Natural gas futures posted the biggest drop in six months as forecasts for cooler U.S. weather signaled reduced demand from power plants.
A burst of heat in the Midwest and East over the next five days will give way to seasonal readings from Sept. 7 through Sept. 16, said Commodity Weather Group LLC. Gas stockpile gains have outpaced the five-year average for 19 consecutive weeks as the U.S. experienced the coolest June through August since 2009, based on population- and energy-weighted demand, according to Commodity Weather.
“There’s some heat, but forecasts don’t look too extreme,” said Tom Saal, senior vice president of energy trading at FCStone Latin America LLC in Miami. “With weaker weather maybe some people are expecting the storage injection to get back into triple-digits.”
Natural gas for October delivery slid 17.5 cents, or 4.3 percent, to settle at $3.89 per million British thermal units on the New York Mercantile Exchange, the biggest one-day percentage decline since Feb. 26. Volume for all futures traded was 33 percent above the 100-day average at 2:55 p.m. Gas has dropped 8 percent this year.
Forecasts turned hotter for this week in California, the Midwest and the East Coast, while readings were lower for mid- September, said Commodity Weather in Bethesda, Maryland.
New York
The high temperature in New York City today was expected to be 92 degrees Fahrenheit (33 degrees), 12 above normal, before dropping eight days later to 71, according to AccuWeather Inc. in State College, Pennsylvania. Power plants account for 31 percent of U.S. gas demand.
Gas stockpiles in the lower 48 states probably rose by 70 billion cubic feet last week, Tim Evans, an energy analyst at Citi Futures in New York, said in an Aug. 29 note to clients.
Inventories totaled 2.63 trillion cubic feet as of Aug. 22, 17 percent lower than the five-year average for the period.
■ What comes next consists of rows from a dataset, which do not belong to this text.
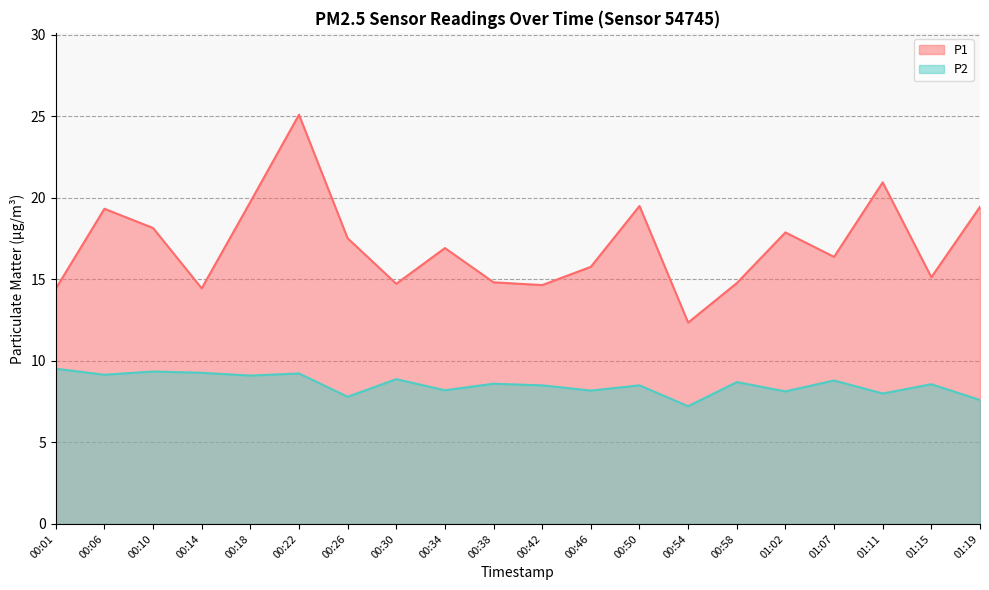

What is the label of the 20th point from the right?

00:01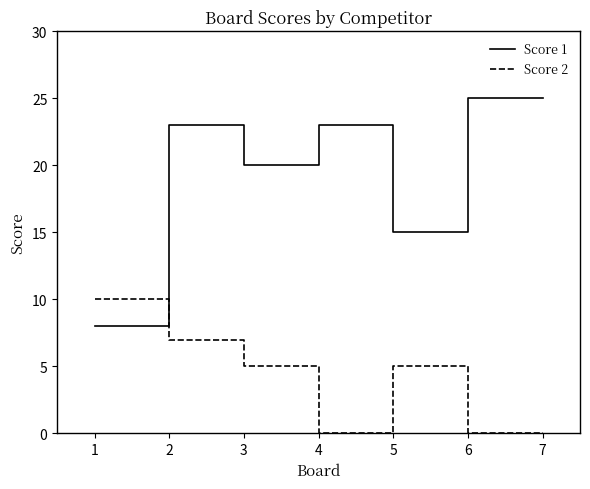

How many lines are shown in the chart?

2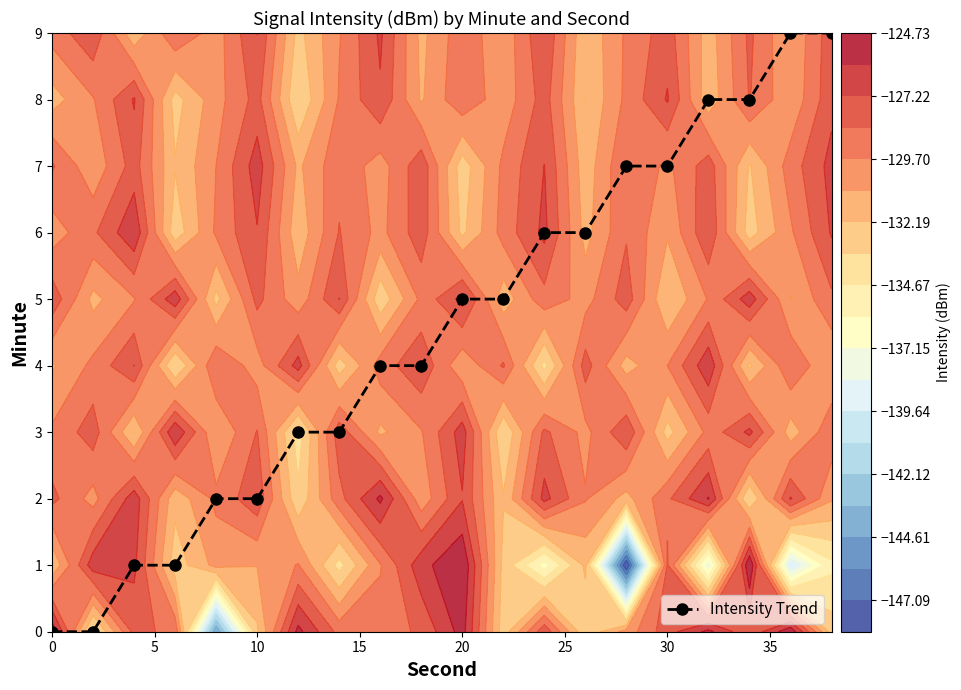

Count the number of categories in the chart.

20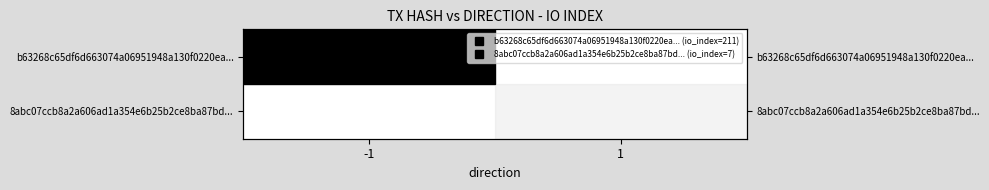

Which category has the highest value in the row_1 series?

1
The deficit narrowed from a record 55 percent in late March, when storage levels fell to an 11-year low.
“The lack of demand and the flows into storage should be enough to press prices lower, at least one more time,” possibly testing $3.25 per million Btu, John Kilduff, partner at Again Capital LLC and editor of the Energy OverView newsletter in New York, wrote today.
A tumble to those levels will be a “value point” because stockpiles will be rapidly consumed with winter demand, said Kilduff, who said he likes the March-April spread as a long-term play.
Donald Murry, an economist at C.H. Guernsey & Co. in Oklahoma City, expects an inventory gain of 61 billion cubic feet. The five-year average increase for the period is 56 billion.
The premium for March gas futures to April deliveries narrowed 6 cents to 21.5 cents at 2:56 p.m., the least for this time of the year since 2007. The spread marks the end of winter stockpile declines and the start of storage increases during warmer weather.